YOUR GOAL: Go through the data below. Pull out every line that has the word "compras".

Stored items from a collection
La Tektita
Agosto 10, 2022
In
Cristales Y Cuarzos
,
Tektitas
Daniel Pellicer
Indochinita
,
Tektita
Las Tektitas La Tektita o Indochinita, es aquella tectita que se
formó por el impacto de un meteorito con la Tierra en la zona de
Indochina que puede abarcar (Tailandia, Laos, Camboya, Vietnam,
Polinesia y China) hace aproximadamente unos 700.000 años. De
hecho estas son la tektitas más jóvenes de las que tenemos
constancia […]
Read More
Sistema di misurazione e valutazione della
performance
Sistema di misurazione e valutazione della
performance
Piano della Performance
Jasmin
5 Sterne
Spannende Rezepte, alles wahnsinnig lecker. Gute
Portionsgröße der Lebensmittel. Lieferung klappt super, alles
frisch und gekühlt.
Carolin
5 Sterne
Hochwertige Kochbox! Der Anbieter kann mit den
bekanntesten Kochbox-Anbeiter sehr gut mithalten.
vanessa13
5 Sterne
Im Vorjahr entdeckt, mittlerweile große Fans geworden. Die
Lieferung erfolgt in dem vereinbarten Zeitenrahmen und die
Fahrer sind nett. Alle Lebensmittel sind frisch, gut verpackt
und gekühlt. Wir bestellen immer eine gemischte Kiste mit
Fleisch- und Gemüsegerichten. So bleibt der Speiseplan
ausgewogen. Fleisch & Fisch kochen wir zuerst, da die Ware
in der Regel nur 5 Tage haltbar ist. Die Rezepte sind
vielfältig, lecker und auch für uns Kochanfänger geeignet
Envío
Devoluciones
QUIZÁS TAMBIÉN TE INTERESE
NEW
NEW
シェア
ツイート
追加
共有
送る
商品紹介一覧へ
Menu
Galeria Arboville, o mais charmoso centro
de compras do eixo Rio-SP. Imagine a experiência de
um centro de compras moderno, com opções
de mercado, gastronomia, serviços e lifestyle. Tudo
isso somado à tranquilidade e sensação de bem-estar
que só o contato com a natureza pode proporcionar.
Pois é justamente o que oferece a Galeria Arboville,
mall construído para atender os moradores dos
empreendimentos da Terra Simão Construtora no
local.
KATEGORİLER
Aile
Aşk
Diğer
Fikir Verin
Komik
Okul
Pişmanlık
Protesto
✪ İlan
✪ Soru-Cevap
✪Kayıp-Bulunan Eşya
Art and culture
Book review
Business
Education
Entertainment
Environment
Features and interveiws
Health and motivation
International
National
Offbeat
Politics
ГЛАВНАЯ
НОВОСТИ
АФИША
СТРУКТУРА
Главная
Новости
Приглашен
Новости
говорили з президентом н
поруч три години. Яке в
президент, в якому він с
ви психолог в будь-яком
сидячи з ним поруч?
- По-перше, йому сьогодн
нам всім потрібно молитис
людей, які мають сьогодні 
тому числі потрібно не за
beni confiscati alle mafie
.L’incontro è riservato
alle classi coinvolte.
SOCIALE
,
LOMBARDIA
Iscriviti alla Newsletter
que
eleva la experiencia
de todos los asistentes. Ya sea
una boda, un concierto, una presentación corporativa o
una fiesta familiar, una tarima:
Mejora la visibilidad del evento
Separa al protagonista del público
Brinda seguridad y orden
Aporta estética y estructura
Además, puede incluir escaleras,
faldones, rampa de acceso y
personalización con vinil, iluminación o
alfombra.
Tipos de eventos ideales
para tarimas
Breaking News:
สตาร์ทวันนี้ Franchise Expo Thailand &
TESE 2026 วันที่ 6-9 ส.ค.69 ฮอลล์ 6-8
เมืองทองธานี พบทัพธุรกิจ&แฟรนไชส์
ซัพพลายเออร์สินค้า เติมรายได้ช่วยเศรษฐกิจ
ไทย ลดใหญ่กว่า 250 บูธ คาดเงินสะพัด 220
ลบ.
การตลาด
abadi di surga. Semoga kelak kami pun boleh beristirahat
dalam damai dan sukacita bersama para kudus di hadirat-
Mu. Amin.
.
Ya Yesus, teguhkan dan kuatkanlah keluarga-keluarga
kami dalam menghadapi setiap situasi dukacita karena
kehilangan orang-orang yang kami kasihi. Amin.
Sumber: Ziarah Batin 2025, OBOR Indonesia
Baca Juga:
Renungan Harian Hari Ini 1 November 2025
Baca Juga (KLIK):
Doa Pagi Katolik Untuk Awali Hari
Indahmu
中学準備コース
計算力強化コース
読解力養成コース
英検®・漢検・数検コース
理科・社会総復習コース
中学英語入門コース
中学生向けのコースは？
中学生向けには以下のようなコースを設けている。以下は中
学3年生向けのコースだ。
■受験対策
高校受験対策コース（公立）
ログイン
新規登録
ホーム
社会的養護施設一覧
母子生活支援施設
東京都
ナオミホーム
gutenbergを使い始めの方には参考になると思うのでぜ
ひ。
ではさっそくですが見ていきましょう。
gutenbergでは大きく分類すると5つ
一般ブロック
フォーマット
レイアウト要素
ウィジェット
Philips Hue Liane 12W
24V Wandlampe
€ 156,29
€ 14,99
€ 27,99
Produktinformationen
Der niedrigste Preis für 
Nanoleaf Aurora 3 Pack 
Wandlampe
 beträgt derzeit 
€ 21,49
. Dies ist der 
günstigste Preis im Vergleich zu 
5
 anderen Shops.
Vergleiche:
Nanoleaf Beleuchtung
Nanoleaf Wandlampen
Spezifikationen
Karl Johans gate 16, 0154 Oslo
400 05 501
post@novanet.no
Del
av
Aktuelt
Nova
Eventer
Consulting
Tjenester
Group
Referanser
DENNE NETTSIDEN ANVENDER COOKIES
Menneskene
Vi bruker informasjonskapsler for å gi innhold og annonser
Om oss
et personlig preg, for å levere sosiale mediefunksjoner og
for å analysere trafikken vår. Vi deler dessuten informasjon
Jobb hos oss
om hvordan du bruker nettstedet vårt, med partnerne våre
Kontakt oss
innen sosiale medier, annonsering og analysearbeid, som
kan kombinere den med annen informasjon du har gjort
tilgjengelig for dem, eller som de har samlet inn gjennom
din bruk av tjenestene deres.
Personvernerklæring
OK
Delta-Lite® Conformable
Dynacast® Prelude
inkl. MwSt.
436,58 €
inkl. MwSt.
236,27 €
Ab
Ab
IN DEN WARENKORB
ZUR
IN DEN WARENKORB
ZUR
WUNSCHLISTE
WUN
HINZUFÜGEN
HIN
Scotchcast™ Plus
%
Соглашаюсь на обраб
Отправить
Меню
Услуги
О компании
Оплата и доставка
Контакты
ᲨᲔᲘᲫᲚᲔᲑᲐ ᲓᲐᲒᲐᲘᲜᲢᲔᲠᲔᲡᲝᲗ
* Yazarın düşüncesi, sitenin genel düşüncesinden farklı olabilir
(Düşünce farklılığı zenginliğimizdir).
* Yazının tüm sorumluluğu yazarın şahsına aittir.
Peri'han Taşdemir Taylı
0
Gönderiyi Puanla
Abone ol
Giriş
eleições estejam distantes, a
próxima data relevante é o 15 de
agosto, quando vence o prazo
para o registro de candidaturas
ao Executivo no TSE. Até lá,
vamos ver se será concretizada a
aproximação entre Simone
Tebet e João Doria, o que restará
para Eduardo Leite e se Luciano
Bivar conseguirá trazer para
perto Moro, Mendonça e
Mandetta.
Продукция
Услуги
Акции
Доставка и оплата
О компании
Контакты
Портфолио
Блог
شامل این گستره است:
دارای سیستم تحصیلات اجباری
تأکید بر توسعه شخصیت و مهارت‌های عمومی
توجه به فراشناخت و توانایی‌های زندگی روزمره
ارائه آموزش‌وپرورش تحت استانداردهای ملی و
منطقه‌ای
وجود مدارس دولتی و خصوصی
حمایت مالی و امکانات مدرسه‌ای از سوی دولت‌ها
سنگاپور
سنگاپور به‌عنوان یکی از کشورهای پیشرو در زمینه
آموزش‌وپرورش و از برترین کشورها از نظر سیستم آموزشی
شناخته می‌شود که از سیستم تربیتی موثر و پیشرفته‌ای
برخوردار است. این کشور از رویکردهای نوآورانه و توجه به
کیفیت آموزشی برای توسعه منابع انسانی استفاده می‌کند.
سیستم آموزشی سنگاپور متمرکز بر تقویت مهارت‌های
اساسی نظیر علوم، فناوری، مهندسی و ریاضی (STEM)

RESPONSE AREA:
de compras do eixo Rio-SP. Imagine a experiência de
um centro de compras moderno, com opções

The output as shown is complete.